[Saved data entries]
------------------------
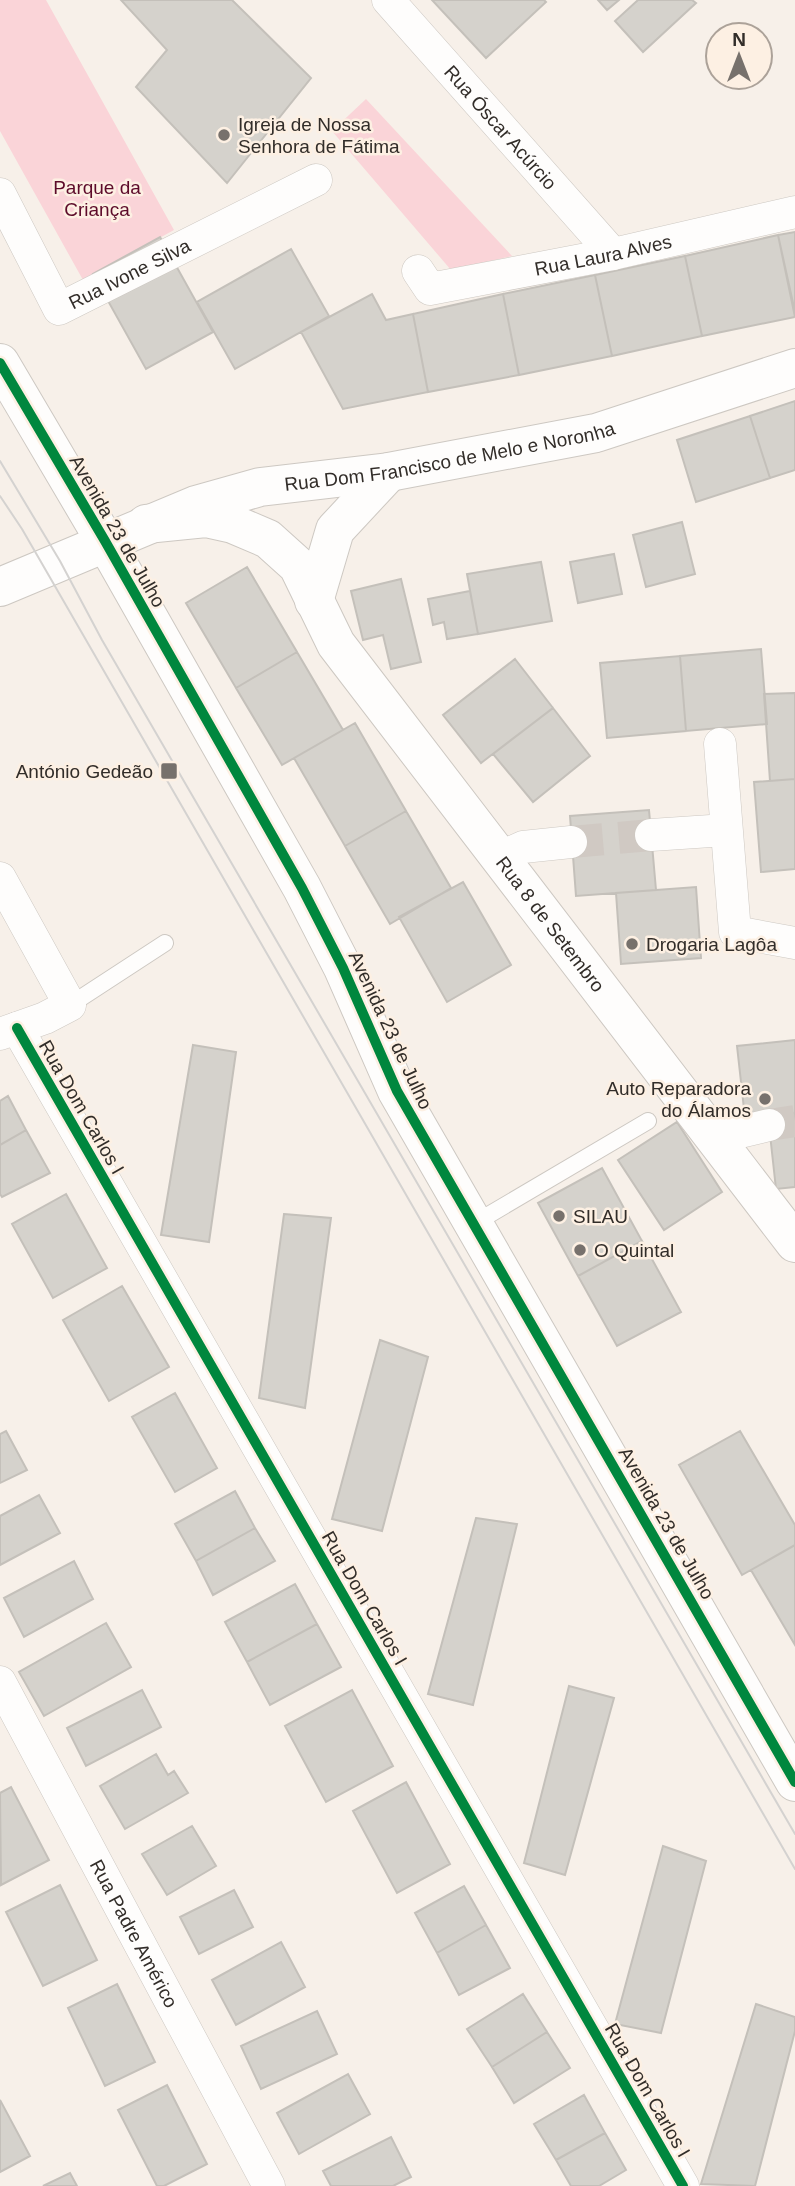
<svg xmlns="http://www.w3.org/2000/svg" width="795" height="2186" font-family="Helvetica,sans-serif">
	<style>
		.green { fill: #fad4d8 }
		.building { fill: #d5d2cc; stroke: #c4c0ba; stroke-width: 2 }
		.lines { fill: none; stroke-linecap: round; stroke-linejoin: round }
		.street-tunnel { stroke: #d0c9c3; stroke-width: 32; stroke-dasharray: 32 16; stroke-linecap: butt }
		.lane-casing { stroke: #cdc8c2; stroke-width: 18 }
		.street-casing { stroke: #cdc8c2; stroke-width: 33 }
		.secondary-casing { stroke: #cdc8c2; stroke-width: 40 }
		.primary-casing { stroke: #cdc8c2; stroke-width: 40 }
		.lane { stroke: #fefdfc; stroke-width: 16 }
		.street { stroke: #fefdfc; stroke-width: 32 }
		.secondary { stroke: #fefdfc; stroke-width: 38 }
		.primary { stroke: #fefdfc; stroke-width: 38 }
		.tram { stroke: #d4d2d0; stroke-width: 2 }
		.cycleway-casing { stroke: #fdf0e3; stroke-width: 15 }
		.cycleway { stroke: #00873e; stroke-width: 10 }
		.poi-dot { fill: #77716c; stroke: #fdf0e3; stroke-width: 2.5 }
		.labels { text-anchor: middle; stroke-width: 5; stroke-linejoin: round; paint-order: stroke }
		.poi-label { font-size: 19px; fill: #322d29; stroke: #fdf0e3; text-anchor: start }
		.street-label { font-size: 19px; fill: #322d29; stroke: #fdf0e3 }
		.park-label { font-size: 19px; fill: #5d0b2a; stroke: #fdf0e3 }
	</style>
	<rect width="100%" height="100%" fill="#f7f0e9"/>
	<path class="green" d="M0 0H46L174 230 83 280 0 131Z
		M366 99 512 256 451 270 332 131Z"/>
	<path class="building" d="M121 0H232L311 78 227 183 136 87 167 50Z
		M432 0H544L546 2 486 58Z
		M598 0H619L607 10Z
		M638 0H692L696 3 643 52 615 21Z
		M795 232V312L778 235Z
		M778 235 795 317 702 336 685 256Z
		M160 237 213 332 146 369 93 274Z
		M291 249 329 316 235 369 197 302Z
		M685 256 702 336 612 356 595 275Z
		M595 275 612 356 519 375 503 294Z
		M372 294 386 320 413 314 428 392 343 409 301 332Z
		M503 294 519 375 428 392 413 314Z
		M795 401V470L770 478 750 416Z
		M750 416 770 478 696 502 677 440Z
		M682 522 695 574 646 587 633 535Z
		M614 554 622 594 578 603 570 562Z
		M541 562 552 621 478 634 467 574Z
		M247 567 297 652 236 688 186 603Z
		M401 579 421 662 391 669 383 635 363 640 351 591Z
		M470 591 478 634 447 639 444 622 433 625 428 599Z
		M761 649 767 724 686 731 680 656Z
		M297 652 343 730 282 765 236 688Z
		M680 656 686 731 607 738 600 663Z
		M515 659 553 708 481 763 443 715Z
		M795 693V779L770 781 764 694Z
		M553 708 590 756 533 802 493 754Z
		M355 723 406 811 345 846 294 758Z
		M795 779V869L761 872 754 782Z
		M649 810 656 890 576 896 570 816Z
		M406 811 451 888 390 924 345 846Z
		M463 882 511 965 447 1002 399 917Z
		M696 887 701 958 621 964 616 893Z
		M795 1040V1113L745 1118 737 1046Z
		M193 1045 236 1052 209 1242 161 1235Z
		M8 1096 26 1130 0 1145V1101Z
		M795 1113V1187L776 1189 768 1116Z
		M677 1122 722 1192 664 1230 618 1160Z
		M26 1130 50 1173 2 1197 0 1194V1145Z
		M602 1168 642 1241 578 1276 538 1203Z
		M66 1194 107 1268 53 1298 12 1224Z
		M284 1214 331 1218 305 1408 259 1398Z
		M642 1241 681 1312 617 1346 578 1276Z
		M122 1286 169 1367 109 1401 63 1320Z
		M380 1340 428 1357 382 1531 332 1519Z
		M175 1393 217 1468 175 1492 132 1417Z
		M6 1431 27 1470 0 1483V1434Z
		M740 1431 795 1525V1545L742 1575 679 1465Z
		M235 1491 255 1528 196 1561 175 1524Z
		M39 1495 60 1533 0 1565V1516Z
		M476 1518 517 1524 473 1705 428 1694Z
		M255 1528 275 1561 213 1595 196 1561Z
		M795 1545V1645L751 1570Z
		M74 1561 93 1599 24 1637 4 1598Z
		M295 1584 317 1624 247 1662 225 1622Z
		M106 1623 131 1667 44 1716 19 1672Z
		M317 1624 341 1667 270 1705 247 1662Z
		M569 1686 614 1698 565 1875 524 1863Z
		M142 1690 161 1727 86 1766 67 1728Z
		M352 1690 393 1766 326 1802 285 1726Z
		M156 1754 168 1775 174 1771 188 1793 125 1829 100 1786Z
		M406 1782 450 1864 397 1893 353 1811Z
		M11 1787 49 1860 1 1885 0 1793Z
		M192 1826 216 1866 167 1895 142 1854Z
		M663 1846 706 1861 661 2033 615 2024Z
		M60 1885 97 1960 43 1986 6 1912Z
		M464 1886 486 1925 437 1953 415 1913Z
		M234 1890 253 1927 199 1954 180 1917Z
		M486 1925 510 1968 459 1995 437 1953Z
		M281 1942 305 1987 236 2025 212 1980Z
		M117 1984 155 2062 105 2086 68 2008Z
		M523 1994 547 2032 492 2067 467 2029Z
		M756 2004 795 2017V2031L755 2186 701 2184Z
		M317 2011 337 2054 261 2089 241 2046Z
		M547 2032 570 2068 514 2103 492 2067Z
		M348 2074 370 2114 299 2154 277 2113Z
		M167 2085 207 2164 164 2186H157L118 2110Z
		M584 2095 605 2133 556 2160 534 2124Z
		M0 2100 30 2156 0 2172Z
		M605 2133 626 2170 599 2186H571L556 2160Z
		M391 2137 411 2177 393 2186H331L323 2171Z
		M70 2173 77 2186H43Z"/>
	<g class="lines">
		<path class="street-tunnel" d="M571 842 651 835
			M769 1125 795 1121"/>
		<defs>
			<path id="lane" d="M70 1005 165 943
				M475 1223 648 1121"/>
			<g id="street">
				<path id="s1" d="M388 0 613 254"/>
				<path id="s2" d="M0 194 59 309 316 180"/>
				<path id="s3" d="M418 271 430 289 613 254 795 212"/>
				<path d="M720 744 735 932 795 943"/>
				<path d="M651 835 726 830"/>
				<path d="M499 858 523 847 571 842"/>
				<path d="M0 878 70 1005 45 1018 0 1034"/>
				<path d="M17 1028 683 2186"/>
				<path d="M715 1138 769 1125"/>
				<path id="s4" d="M0 1682 269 2186"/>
			</g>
			<g id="secondary">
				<path id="s5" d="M146 524 206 518 233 524 268 539 298 566 336 644 795 1243"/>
				<path id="s6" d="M0 587 196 505 260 487 389 472 596 433 795 368"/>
				<path d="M314 601 335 530 389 472"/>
			</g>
			<path id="primary" d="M0 363 105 541 302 888 343 968 397 1091 795 1782"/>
		</defs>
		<use href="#lane" class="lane-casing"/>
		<use href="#street" class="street-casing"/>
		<use href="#secondary" class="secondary-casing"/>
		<use href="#primary" class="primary-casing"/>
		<use href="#lane" class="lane"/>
		<use href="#street" class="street"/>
		<use href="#secondary" class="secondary"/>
		<use href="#primary" class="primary"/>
		<path class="tram" d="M0 461 60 561 102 640 795 1834
			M0 496 22 529 795 1869"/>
		<defs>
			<path id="cycleway" d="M0 363 105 541 302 888 343 968 397 1091 795 1782
				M17 1028 683 2186"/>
		</defs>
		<use href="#cycleway" class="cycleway-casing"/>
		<use href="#cycleway" class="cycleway"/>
	</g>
	<g class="poi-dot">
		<circle cx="224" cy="135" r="7"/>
		<rect x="160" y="762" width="18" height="18" rx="3.5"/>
		<circle cx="632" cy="944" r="7"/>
		<circle cx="765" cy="1099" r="7"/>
		<circle cx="559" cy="1216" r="7"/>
		<circle cx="580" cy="1250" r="7"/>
	</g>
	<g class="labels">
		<g class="poi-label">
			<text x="238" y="131">Igreja de Nossa<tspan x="238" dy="22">Senhora de Fátima</tspan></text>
			<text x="153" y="778" text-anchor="end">António Gedeão</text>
			<text x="646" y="951">Drogaria Lagôa</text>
			<text x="751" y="1095" text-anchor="end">Auto Reparadora<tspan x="751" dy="22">do Álamos</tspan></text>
			<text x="573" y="1223">SILAU</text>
			<text x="594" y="1257">O Quintal</text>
		</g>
		<g class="street-label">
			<text dy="7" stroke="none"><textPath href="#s1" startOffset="170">Rua Óscar Acúrcio</textPath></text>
			<text dy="7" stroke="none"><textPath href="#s3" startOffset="198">Rua Laura Alves</textPath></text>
			<text dy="7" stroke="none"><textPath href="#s2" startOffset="208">Rua Ivone Silva</textPath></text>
			<text dy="7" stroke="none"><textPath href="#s6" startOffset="471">Rua Dom Francisco de Melo e Noronha</textPath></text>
			<text transform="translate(118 531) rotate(60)" y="7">Avenida 23 de Julho</text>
			<text dy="7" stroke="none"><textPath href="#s5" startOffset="606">Rua 8 de Setembro</textPath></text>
			<text transform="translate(391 1030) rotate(65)" y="7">Avenida 23 de Julho</text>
			<text transform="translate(82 1107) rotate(60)" y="7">Rua Dom Carlos I</text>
			<text transform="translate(667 1523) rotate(60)" y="7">Avenida 23 de Julho</text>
			<text transform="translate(365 1598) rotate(60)" y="7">Rua Dom Carlos I</text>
			<text dy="7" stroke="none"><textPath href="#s4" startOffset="285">Rua Padre Américo</textPath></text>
			<text transform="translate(648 2090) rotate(60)" y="7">Rua Dom Carlos I</text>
		</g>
		<g class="park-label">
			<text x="97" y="194">Parque da<tspan x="97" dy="22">Criança</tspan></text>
		</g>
	</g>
	<g transform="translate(739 56)"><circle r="33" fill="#fdf0e3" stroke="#aca299" stroke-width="2"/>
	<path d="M0-5L12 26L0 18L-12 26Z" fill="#77716c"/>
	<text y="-10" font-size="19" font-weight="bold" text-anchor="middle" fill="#322d29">N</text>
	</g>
</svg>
------------------------
§ **EXERCISE AIM**
The lines of the records that contain the string "middle" should be located and copied.

§ **TASK SOLUTION**
		.labels { text-anchor: middle; stroke-width: 5; stroke-linejoin: round; paint-order: stroke }
	<text y="-10" font-size="19" font-weight="bold" text-anchor="middle" fill="#322d29">N</text>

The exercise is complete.